====== EXCERPTED DATA ======

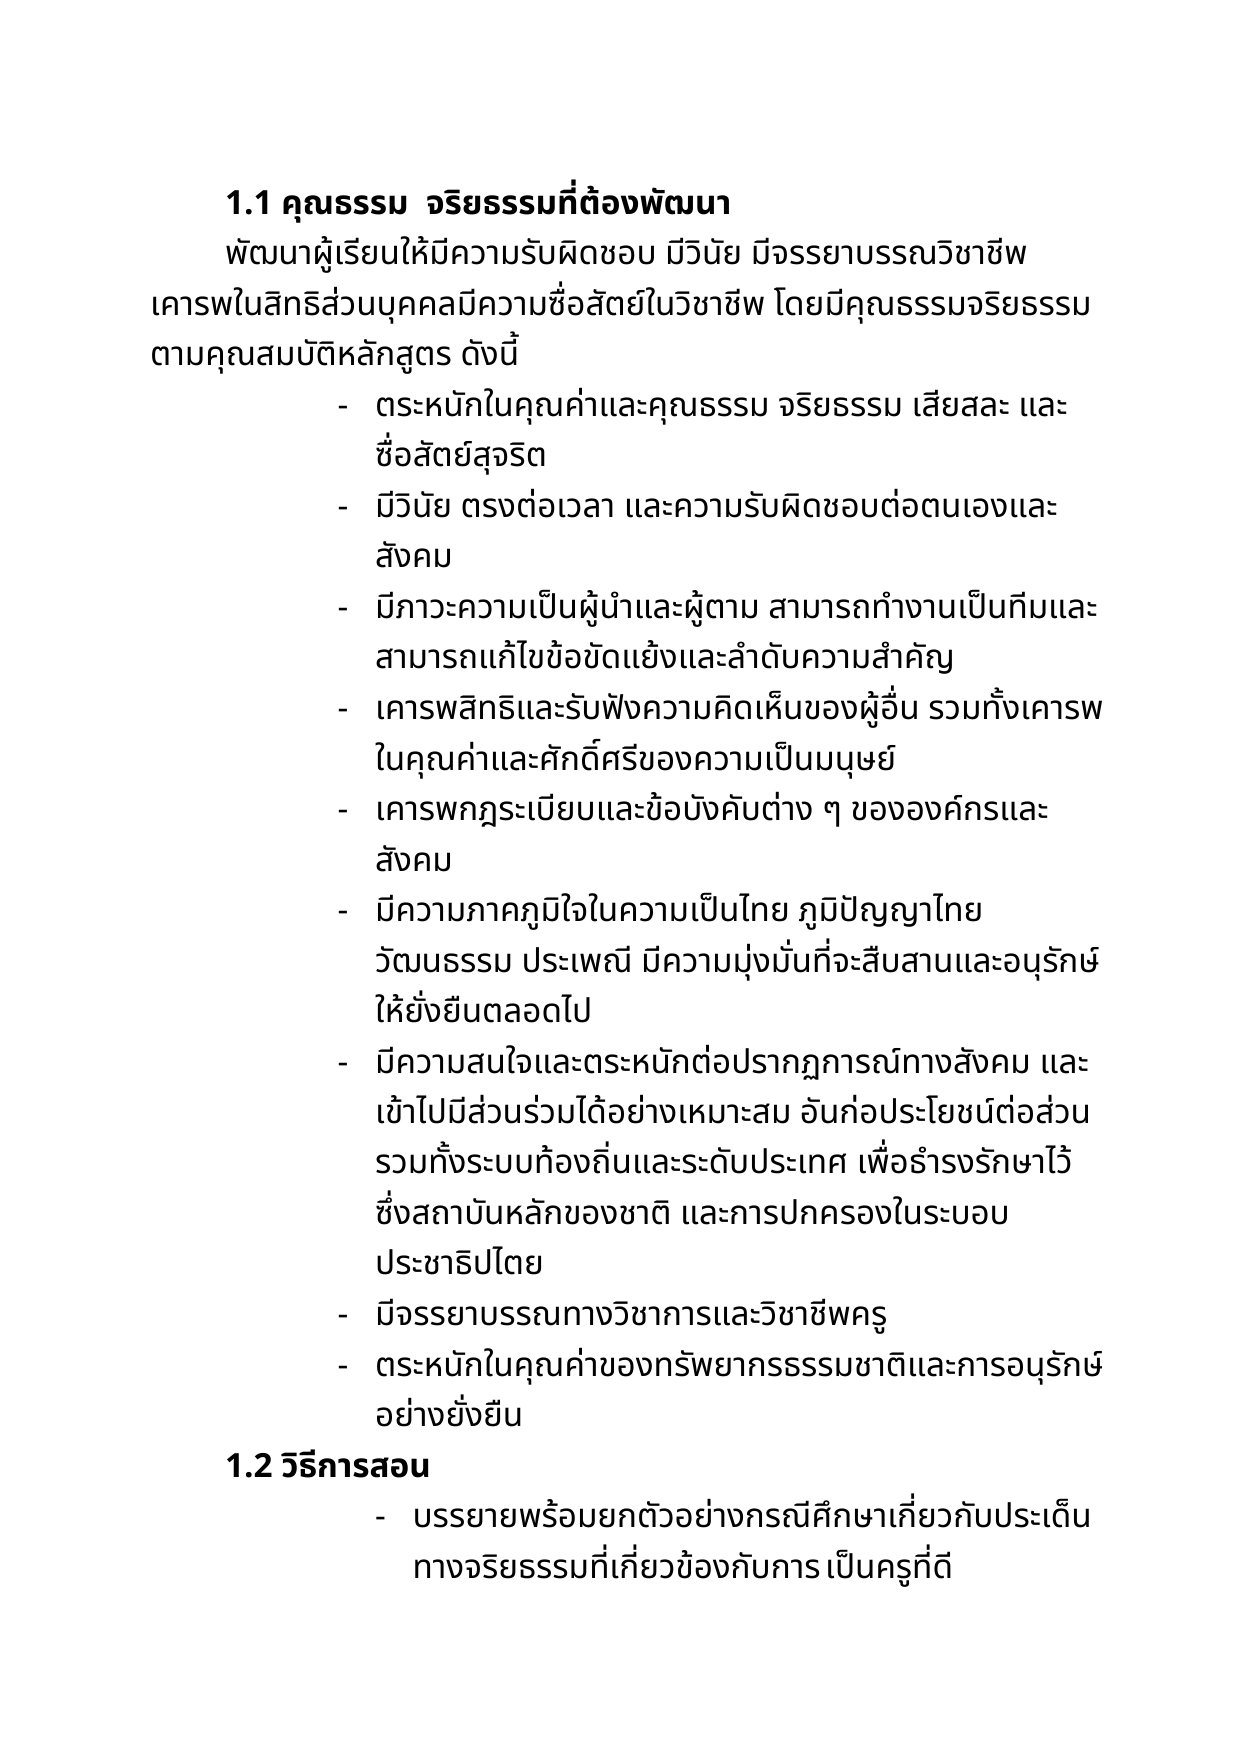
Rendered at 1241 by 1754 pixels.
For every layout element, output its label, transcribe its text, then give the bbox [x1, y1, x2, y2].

list บรรยายพร้อมยกตัวอย่างกรณีศึกษาเกี่ยวกับประเด็นทางจริยธรรมที่เกี่ยวข้องกับการ เป็นครูที่ดี [375, 1492, 1105, 1593]
list มีความภาคภูมิใจในความเป็นไทย ภูมิปัญญาไทย วัฒนธรรม ประเพณี มีความมุ่งมั่นที่จะสืบสานและอนุรักษ์ให้ยั่งยืนตลอดไป [337, 886, 1105, 1037]
text 1.1 คุณธรรม จริยธรรมที่ต้องพัฒนา [150, 179, 1105, 229]
list มีภาวะความเป็นผู้นำและผู้ตาม สามารถทำงานเป็นทีมและสามารถแก้ไขข้อขัดแย้งและลำดับความสำคัญ [337, 583, 1105, 684]
list มีความสนใจและตระหนักต่อปรากฏการณ์ทางสังคม และเข้าไปมีส่วนร่วมได้อย่างเหมาะสม อันก่อประโยชน์ต่อส่วนรวมทั้งระบบท้องถิ่นและระดับประเทศ เพื่อธำรงรักษาไว้ซึ่งสถาบันหลักของชาติ และการปกครองในระบอบประชาธิปไตย [337, 1037, 1105, 1290]
list มีวินัย ตรงต่อเวลา และความรับผิดชอบต่อตนเองและสังคม [337, 482, 1105, 583]
text 1.2 วิธีการสอน [150, 1441, 1105, 1492]
list เคารพสิทธิและรับฟังความคิดเห็นของผู้อื่น รวมทั้งเคารพในคุณค่าและศักดิ์ศรีของความเป็นมนุษย์ [337, 684, 1105, 785]
list เคารพกฎระเบียบและข้อบังคับต่าง ๆ ขององค์กรและสังคม [337, 785, 1105, 886]
list ตระหนักในคุณค่าและคุณธรรม จริยธรรม เสียสละ และซื่อสัตย์สุจริต [337, 381, 1105, 482]
list ตระหนักในคุณค่าของทรัพยากรธรรมชาติและการอนุรักษ์อย่างยั่งยืน [337, 1340, 1105, 1441]
text พัฒนาผู้เรียนให้มีความรับผิดชอบ มีวินัย มีจรรยาบรรณวิชาชีพ เคารพในสิทธิส่วนบุคคลมีความซื่อสัตย์ในวิชาชีพ โดยมีคุณธรรมจริยธรรมตามคุณสมบัติหลักสูตร ดังนี้ [150, 229, 1105, 381]
list มีจรรยาบรรณทางวิชาการและวิชาชีพครู [337, 1290, 1105, 1340]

======

**YOUR TASK**:
The result should be an exact copy of every entry above, with no pictures included.

**TASK RESPONSE**:
Rendered at 1241 by 1754 pixels.
For every layout element, output its label, transcribe its text, then give the bbox [x1, y1, x2, y2].

list บรรยายพร้อมยกตัวอย่างกรณีศึกษาเกี่ยวกับประเด็นทางจริยธรรมที่เกี่ยวข้องกับการ เป็นครูที่ดี [375, 1492, 1105, 1593]
list มีความภาคภูมิใจในความเป็นไทย ภูมิปัญญาไทย วัฒนธรรม ประเพณี มีความมุ่งมั่นที่จะสืบสานและอนุรักษ์ให้ยั่งยืนตลอดไป [337, 886, 1105, 1037]
text 1.1 คุณธรรม จริยธรรมที่ต้องพัฒนา [150, 179, 1105, 229]
list มีภาวะความเป็นผู้นำและผู้ตาม สามารถทำงานเป็นทีมและสามารถแก้ไขข้อขัดแย้งและลำดับความสำคัญ [337, 583, 1105, 684]
list มีความสนใจและตระหนักต่อปรากฏการณ์ทางสังคม และเข้าไปมีส่วนร่วมได้อย่างเหมาะสม อันก่อประโยชน์ต่อส่วนรวมทั้งระบบท้องถิ่นและระดับประเทศ เพื่อธำรงรักษาไว้ซึ่งสถาบันหลักของชาติ และการปกครองในระบอบประชาธิปไตย [337, 1037, 1105, 1290]
list มีวินัย ตรงต่อเวลา และความรับผิดชอบต่อตนเองและสังคม [337, 482, 1105, 583]
text 1.2 วิธีการสอน [150, 1441, 1105, 1492]
list เคารพสิทธิและรับฟังความคิดเห็นของผู้อื่น รวมทั้งเคารพในคุณค่าและศักดิ์ศรีของความเป็นมนุษย์ [337, 684, 1105, 785]
list เคารพกฎระเบียบและข้อบังคับต่าง ๆ ขององค์กรและสังคม [337, 785, 1105, 886]
list ตระหนักในคุณค่าและคุณธรรม จริยธรรม เสียสละ และซื่อสัตย์สุจริต [337, 381, 1105, 482]
list ตระหนักในคุณค่าของทรัพยากรธรรมชาติและการอนุรักษ์อย่างยั่งยืน [337, 1340, 1105, 1441]
text พัฒนาผู้เรียนให้มีความรับผิดชอบ มีวินัย มีจรรยาบรรณวิชาชีพ เคารพในสิทธิส่วนบุคคลมีความซื่อสัตย์ในวิชาชีพ โดยมีคุณธรรมจริยธรรมตามคุณสมบัติหลักสูตร ดังนี้ [150, 229, 1105, 381]
list มีจรรยาบรรณทางวิชาการและวิชาชีพครู [337, 1290, 1105, 1340]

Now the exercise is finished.